BAKERSFIELD, Calif. — City and county officials are getting a better sense of the homeless crisis in our community following the point-in-time count Friday morning.
More than 600 volunteers hit the streets of Kern County to meet some of the most vulnerable in our community, the homeless population.
But volunteers said the experience was not what they expected.
Community members who volunteered walked away with a new perspective on the homeless community.
"They were amazed, they were humbled, it broke their heart, they realized that people we talked to today we’re just like us,” point-in-time count official and volunteer, Deborah Johnson said.
The point-in-time count created a first hand and relatable experience with the homeless.
“I’ve been out here for two years and I am still in the same situation," a homeless woman told 23ABC News.

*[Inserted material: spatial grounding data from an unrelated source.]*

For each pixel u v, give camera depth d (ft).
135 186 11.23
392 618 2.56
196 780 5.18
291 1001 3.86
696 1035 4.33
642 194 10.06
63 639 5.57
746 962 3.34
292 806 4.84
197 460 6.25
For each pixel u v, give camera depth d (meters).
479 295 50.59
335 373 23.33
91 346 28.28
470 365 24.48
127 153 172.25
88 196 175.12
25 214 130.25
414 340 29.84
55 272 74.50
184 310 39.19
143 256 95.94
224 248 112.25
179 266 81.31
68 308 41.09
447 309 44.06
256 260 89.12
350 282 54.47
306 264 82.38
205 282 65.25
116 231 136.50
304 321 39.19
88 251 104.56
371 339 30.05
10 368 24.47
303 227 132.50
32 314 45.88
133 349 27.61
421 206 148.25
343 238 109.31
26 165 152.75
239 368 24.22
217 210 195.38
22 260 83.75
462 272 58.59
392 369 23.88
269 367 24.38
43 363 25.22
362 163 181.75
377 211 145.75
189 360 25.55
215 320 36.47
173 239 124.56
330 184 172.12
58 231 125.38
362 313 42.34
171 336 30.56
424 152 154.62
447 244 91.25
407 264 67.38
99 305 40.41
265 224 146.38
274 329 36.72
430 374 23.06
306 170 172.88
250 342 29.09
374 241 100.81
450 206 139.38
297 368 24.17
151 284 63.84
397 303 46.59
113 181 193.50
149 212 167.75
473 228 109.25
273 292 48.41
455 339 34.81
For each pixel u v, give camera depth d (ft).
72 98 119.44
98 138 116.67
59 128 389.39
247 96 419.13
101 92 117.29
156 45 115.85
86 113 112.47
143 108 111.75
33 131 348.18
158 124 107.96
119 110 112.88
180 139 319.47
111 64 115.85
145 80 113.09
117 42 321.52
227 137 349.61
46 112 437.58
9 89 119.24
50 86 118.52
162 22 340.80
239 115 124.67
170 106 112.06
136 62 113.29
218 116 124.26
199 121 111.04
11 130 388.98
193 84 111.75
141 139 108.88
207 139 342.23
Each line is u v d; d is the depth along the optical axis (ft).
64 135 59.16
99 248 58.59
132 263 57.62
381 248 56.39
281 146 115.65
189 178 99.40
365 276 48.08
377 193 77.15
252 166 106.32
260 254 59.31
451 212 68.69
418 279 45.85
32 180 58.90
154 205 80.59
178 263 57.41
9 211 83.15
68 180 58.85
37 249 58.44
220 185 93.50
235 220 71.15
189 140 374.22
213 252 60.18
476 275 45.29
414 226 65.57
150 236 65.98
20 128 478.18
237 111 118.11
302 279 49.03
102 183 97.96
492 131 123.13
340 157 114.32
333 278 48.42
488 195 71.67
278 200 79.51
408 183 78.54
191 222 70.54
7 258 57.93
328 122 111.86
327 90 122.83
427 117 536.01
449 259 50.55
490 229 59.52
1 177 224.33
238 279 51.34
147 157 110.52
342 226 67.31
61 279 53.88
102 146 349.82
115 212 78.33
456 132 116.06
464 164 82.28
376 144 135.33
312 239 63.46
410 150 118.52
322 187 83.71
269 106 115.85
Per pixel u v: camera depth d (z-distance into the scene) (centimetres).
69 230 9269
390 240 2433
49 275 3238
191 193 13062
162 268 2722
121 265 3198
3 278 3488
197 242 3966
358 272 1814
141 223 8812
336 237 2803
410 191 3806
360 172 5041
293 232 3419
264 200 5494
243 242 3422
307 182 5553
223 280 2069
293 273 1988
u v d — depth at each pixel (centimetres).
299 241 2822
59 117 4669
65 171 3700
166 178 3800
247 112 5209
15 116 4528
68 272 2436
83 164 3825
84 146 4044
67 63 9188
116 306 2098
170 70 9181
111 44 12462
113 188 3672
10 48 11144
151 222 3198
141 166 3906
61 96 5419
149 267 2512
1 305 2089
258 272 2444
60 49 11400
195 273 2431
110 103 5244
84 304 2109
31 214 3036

Volunteers used a new tool to survey the homeless population in Kern County, retiring old paper methods
"We’ve moved to a mobile app. In years past we’ve done it on paper forms and then we have spent weeks getting the data base," a point-in-time count volunteer said.
This helped save time and make the process more efficient according to volunteers.
Point-in-time count officials said the new numbers still need to be analyzed.
“That usually takes anywhere from 30 to 45 days, so that will all depend on our data team,” a point-in-time count volunteer said.
Officials will have to validate the data and make sure none of the surveys were duplicated to get a firm number on the total amount of homeless people in Kern County
However, the new methods were successful in the field, helping pin point areas where there is a high concentration of homeless people are located.
"As more and more surveys come in, it starts to change colors it’s a heat mapping systems so we can see where our volunteers are encountering more people. We can make adjustments in real time to move them to other areas that might need help,” a point-in-time count volunteer said.
After the count the real work begins.
"We go through a pretty intensive process that we call scrubbing the data or cleaning it up. We want to make sure that when we present these numbers to the community and present them to HUD and the state for our reporting requirements, we want to make sure that it’s an accurate number," a point-in-time count volunteer said.
The U.S. Department of Housing and Urban Development takes a look at the number of unsheltered homeless people and in turn determines the amount of federal aid that comes to Kern County to address the homeless issue.
We will continue to track the data collected from the count as those numbers become available.